Other criticisms include the fact that the Act does not replicate the ‘one stop shop’ system under GDPR, which may lead to concerns about consistency and cooperation between supervisory authorities across all member states. This, posits Mr Doyle, could potentially give rise to a ‘fragmented’ application of the AI Act across the EU. “The AI Act does not provide for a complaint system or direct enforcement rights for individuals,” he says. “This would appear to be a major gap in the legislation, and many would view this as incompatible with an instrument whose function is to safeguard fundamental rights. Compare that to the GDPR, where the ability of data subjects to sue and make complaints plays a key role in holding organisations to account.”
As Mr Wellens points out, whatever the outcome of the legislative process, the risk-based stratified approach may generate a decoupling of the market. “High-risk and non-high-risk AI systems may be considered essentially different assets,” he says. “Because AI regulation is often less ‘public facing’ than the GDPR, for example, we would expect it to grow and change less through litigation, and more through the development of codes of conducts and sectoral certification schemes.
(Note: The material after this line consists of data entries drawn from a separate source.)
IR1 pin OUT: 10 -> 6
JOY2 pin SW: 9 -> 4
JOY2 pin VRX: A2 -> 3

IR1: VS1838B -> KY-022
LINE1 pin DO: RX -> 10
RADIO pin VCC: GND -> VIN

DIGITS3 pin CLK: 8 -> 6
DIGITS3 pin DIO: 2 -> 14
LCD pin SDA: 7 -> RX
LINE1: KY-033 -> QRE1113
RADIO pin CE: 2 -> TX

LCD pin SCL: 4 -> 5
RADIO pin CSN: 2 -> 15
Soft law back-and-forth between regulatory authorities and business associations should be a crucial vector.”
Preparing for compliance
Though final agreement on the AI Act is not expected until 2023, companies can take a number of important steps to prepare for its introduction. The AI Act places technical, monitoring and compliance obligations on companies providing or using AI systems. These obligations are more or less extensive depending on the risks arising from those AI systems. Since the AI Act sets out three risk categories, a reasonable approach to compliance is for organisations to establish a robust risk management lifecycle. “When doing so, organisations should identify the AI systems they rely on and the risks such systems represent,” points out Mr Doyle. “The measures in place to mitigate such risks should also be considered in light of applicable regulations and standards, and organisations should run regular conformity assessments against the same.”
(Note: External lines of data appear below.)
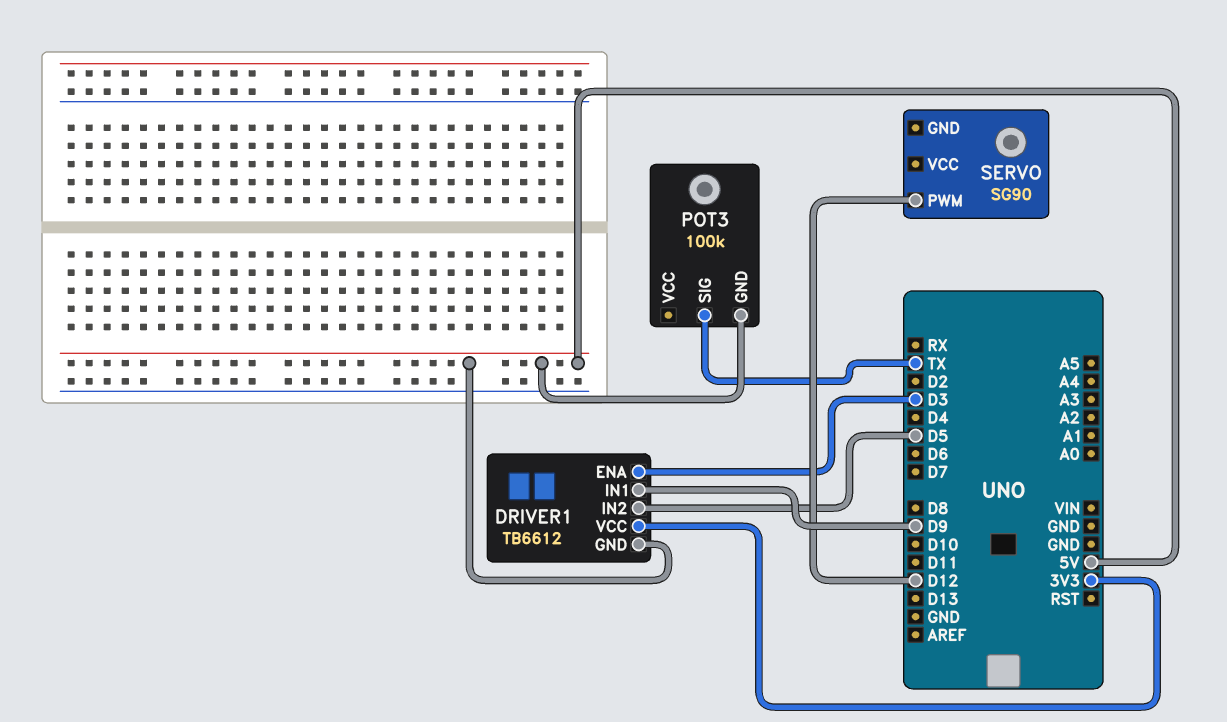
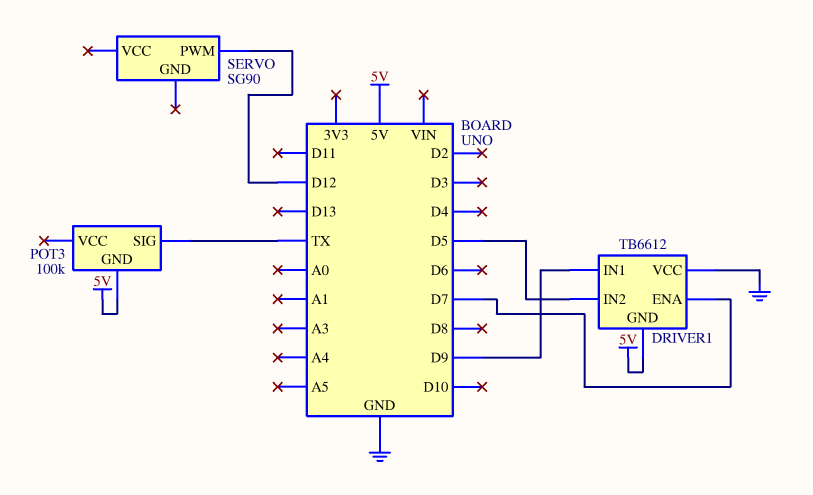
DRIVER1 pin ENA: D3 -> D7
DRIVER1 pin VCC: 3V3 -> GND

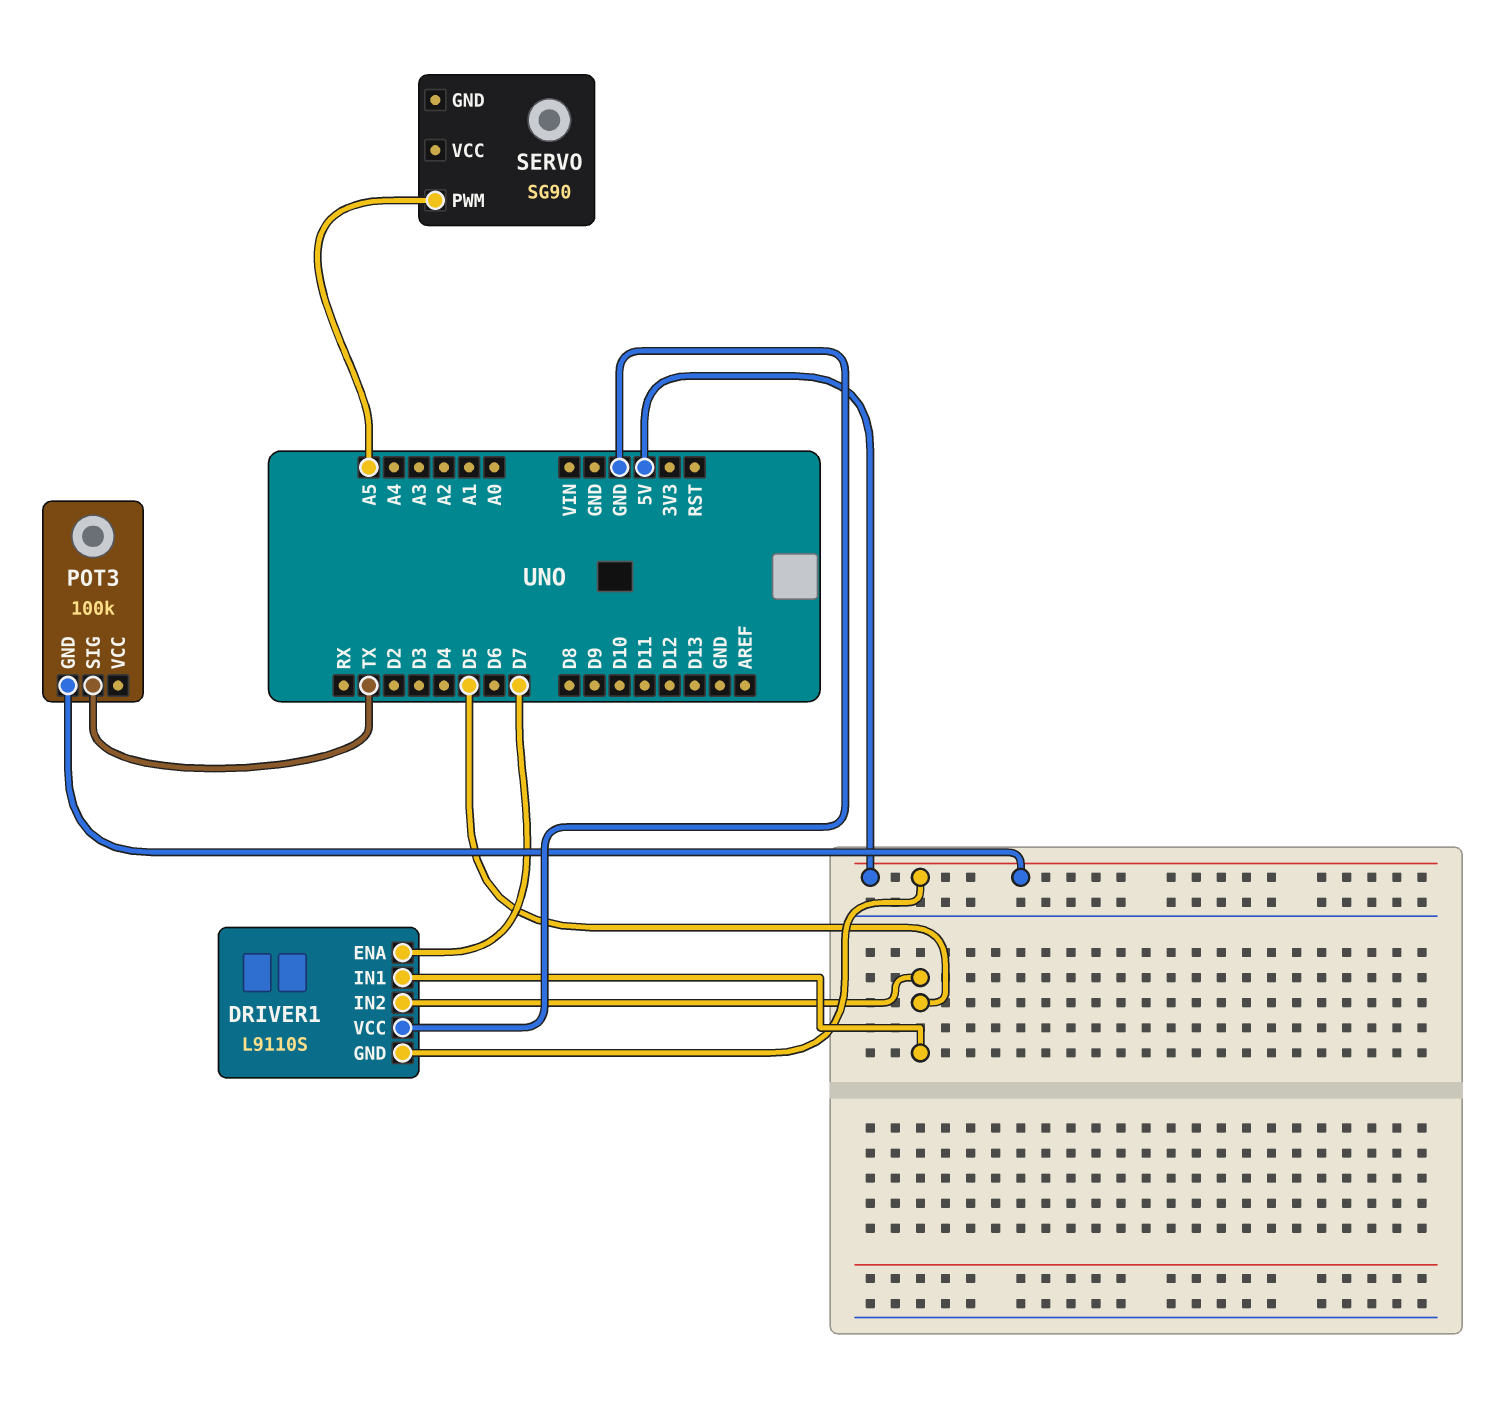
DRIVER1: TB6612 -> L9110S
DRIVER1 pin IN1: D9 -> D5
SERVO pin PWM: D12 -> A5

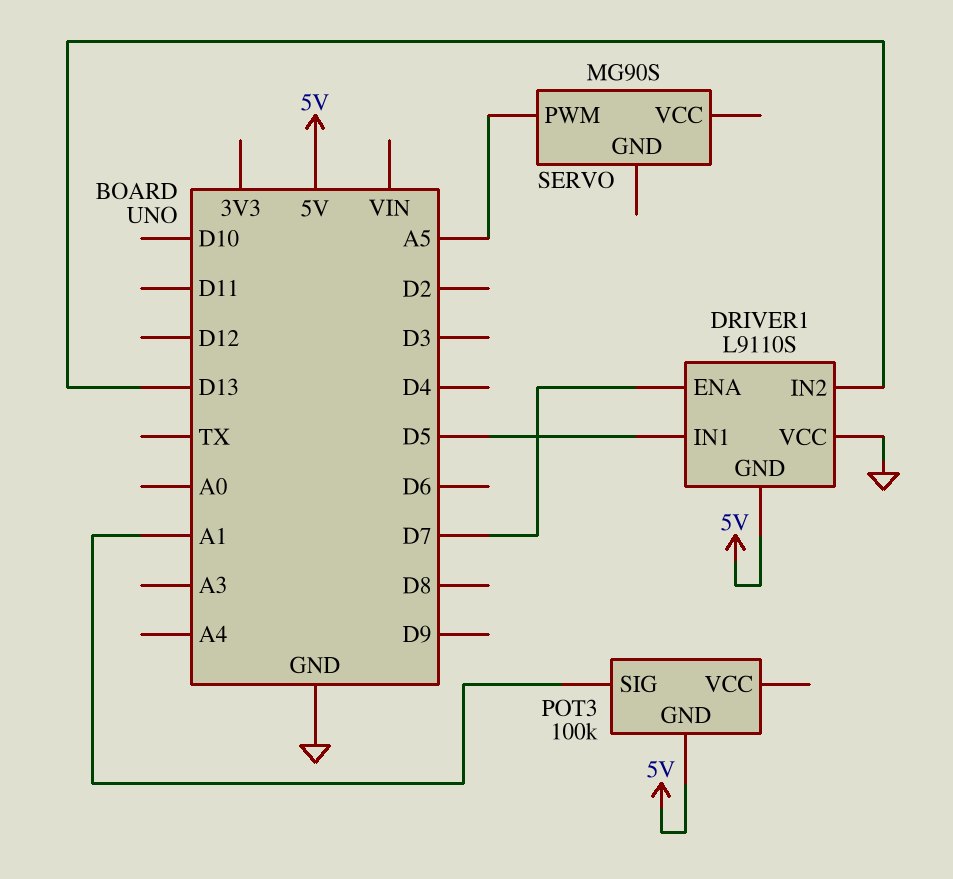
DRIVER1 pin IN2: D5 -> D13
POT3 pin SIG: TX -> A1
SERVO: SG90 -> MG90S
The deadline for application of the regulation has been extended from two to three years after its entry into force. During this time, the most important issue for AI providers will be determining whether their systems fall into the ‘high risk’ category, as they will need to meet the most stringent set of requirements and undergo conformity assessment procedures before they can be released on the EU market. “For some AI systems with limited risk, specific transparency obligations are imposed – for example where there is a clear risk of manipulation, such as chatbots,” says Mr Wellens. “Additional measures include the establishment of AI regulatory sandboxes to help reduce the regulatory burden.”
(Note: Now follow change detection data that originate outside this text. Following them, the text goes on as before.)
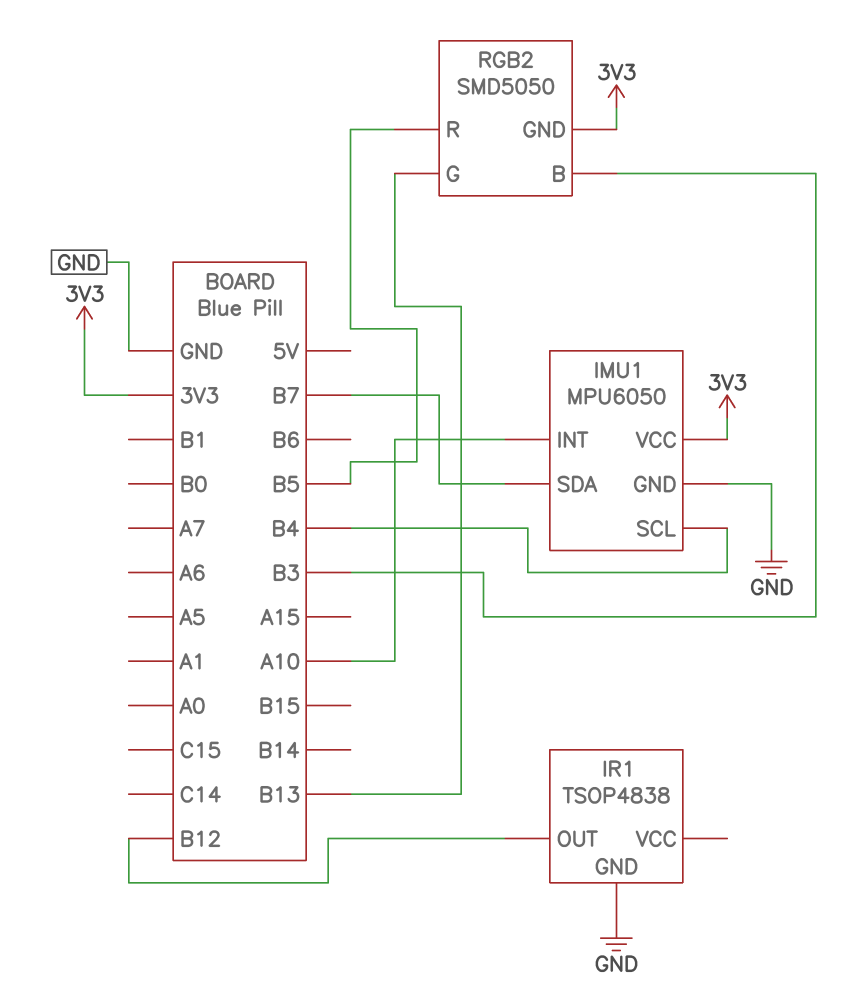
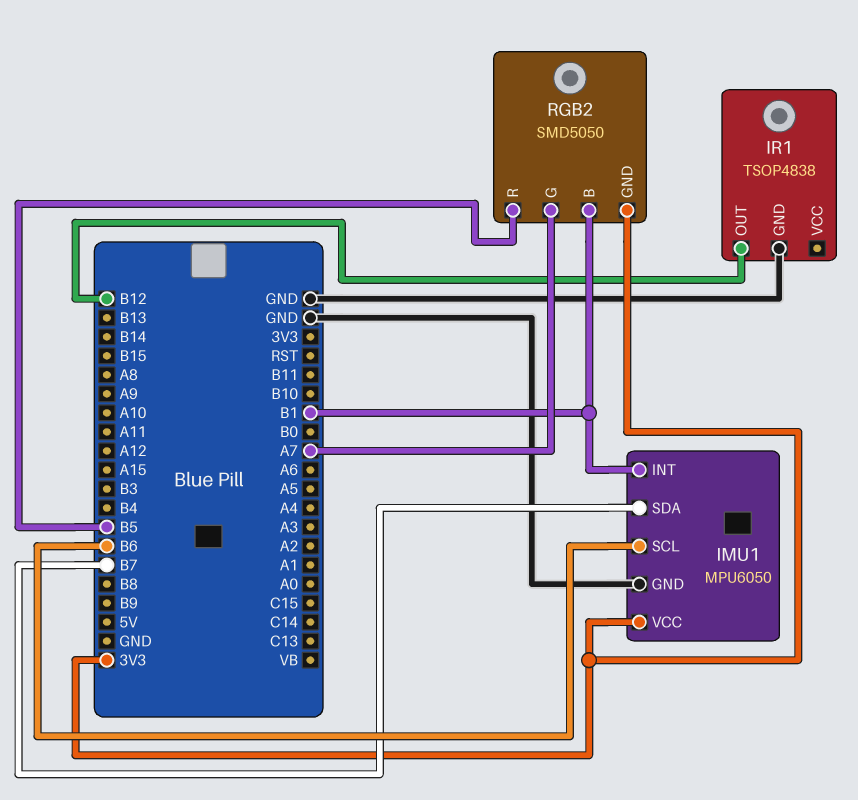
IMU1 pin INT: A10 -> B1
IMU1 pin SCL: B4 -> B6
RGB2 pin B: B3 -> B1
RGB2 pin G: B13 -> A7

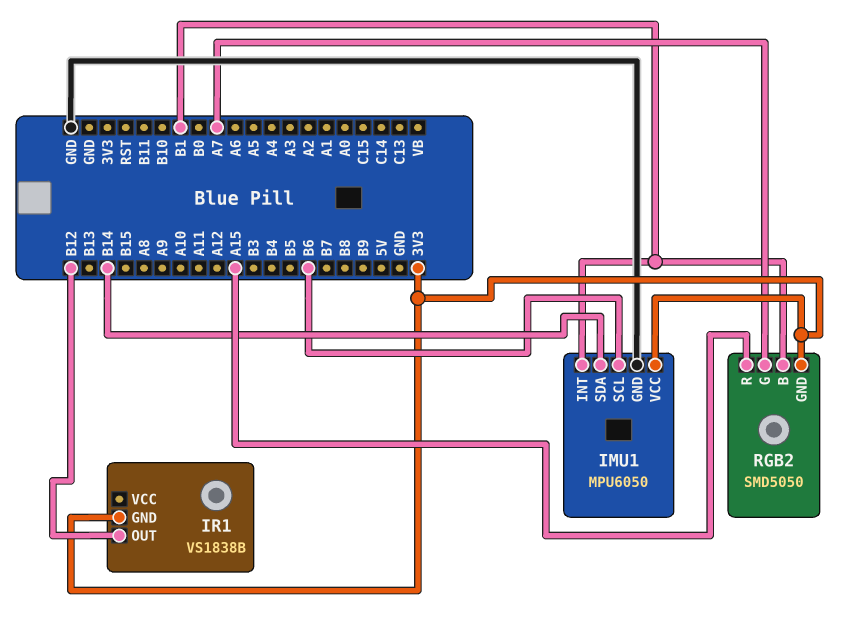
IMU1 pin SDA: B7 -> B14
IR1: TSOP4838 -> VS1838B
IR1 pin GND: GND -> 3V3
RGB2 pin R: B5 -> A15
While attitudes toward AI are shifting, it remains a difficult space to regulate. “Trying to understand AI makes most people’s heads spin,” notes Ms Hordern. “And yet the expanding use of AI increasingly means it has an everyday impact on people’s lives. Governments have an obligation to ensure responsible use of AI and to ensure that people are aware of how the technology affects them.”
The AI Act is an important first step in this process, with many more steps expected soon.